Provincial elections, scheduled for this Spring, may be catalyst for score-settling among Iraq’s political parties, as Saleem Al-Hasani wrote this week for Al-Monitor.  Maliki is facing an uprising by Sunni groups in Ramadi and elsewhere. Shiite cleric Muqtada Al-Sadr is seeking to exploit the Sunni challenge to Maliki, as Ali Abdel Sadah reported for Al-Monitor.
The politics surrounding investigations into allegations of corruption in a Russian arms deal to Iraq and at Iraq’s Central Bank, both covered by Al-Monitor, have heightened the sense of crisis and instability in Iraq.
Iraqi politics cannot be detached from the machinations and intrigues of its neighbors and the broader regional context.  As this column has previously noted, Iraq is a fault line in the sectarian war between Turkey and Iran, which is playing out in Syria and throughout the Middle East.  The Turkey-Iran contest for influence in Syria and Iraq, and the broader sectarian conflict, are all of a piece.
The evolution of Turkey’s sectarian agenda, including in Iraq, as Semih Idiz wrote this week in Al-Monitor, has puzzled many observers. The basic understanding of Turkish interests in Iraq has historically been to support a unified, though not necessarily strong country while containing the aspirations of Iraq’s Kurds, given Turkey’s own Kurdish issue.  That Prime Minister Erdogan has thrown his lot completely with Kurdistan Region President Massoud Barzani has worsened relations with Baghdad, and by extension Iran.

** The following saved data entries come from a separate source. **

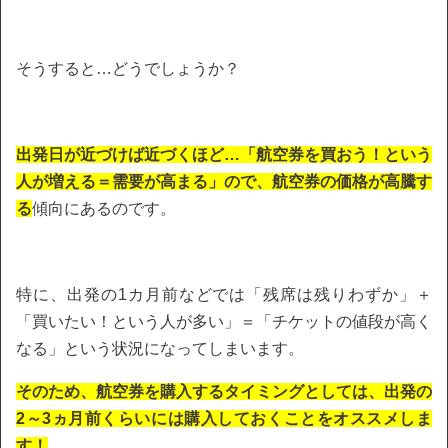
そうすると…どうでしょうか？
出発日が近づけば近づくほど…「航空券を買おう！という
人が増える＝需要が高まる」ので、航空券の価格が高騰す
る
傾向にあるのです。
特に、出発の1カ月前などでは「残席は残りわずか」＋
「買いたい！という人が多い」＝「チケットの値段が高く
なる」という状況になってしまいます。
そのため、航空券を購入するタイミングとしては、出発の
2～3ヵ月前くらいには購入しておくことをオススメしま
す！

Barzani may be boxed in by his worsening relations with Maliki and an overdependence on Ankara, as Denise Natali has written.  The Kurdistan Region’s progress in signing production sharing agreements with international oil companies is noteworthy, but long term prosperity depends on a deal with Baghdad, and there is no sign of progress there.
As Erdogan pursues a sectarian program for Iraq, Iran will check Turkey’s ambitions.  Tehran will make clear to Barzani, Erdogan, Maliki, Sadr, and everyone else that Iran alone will be the arbiter of war or peace, instability or stability, in Iraq, as well as in Syria, Lebanon, and Gaza.
Al-Monitor’s Iraq Pulse will cover Iraq with the same diversity, originality, depth, and attention to trends which characterize our Israel, Lebanon, Palestine and Turley Pulses.  Given that Iraq remains central to the political, economic, and strategic landscape of the region, the Iraq Pulse furthers Al-Monitor’s mission to uncover the trends while covering the news in the Middle East.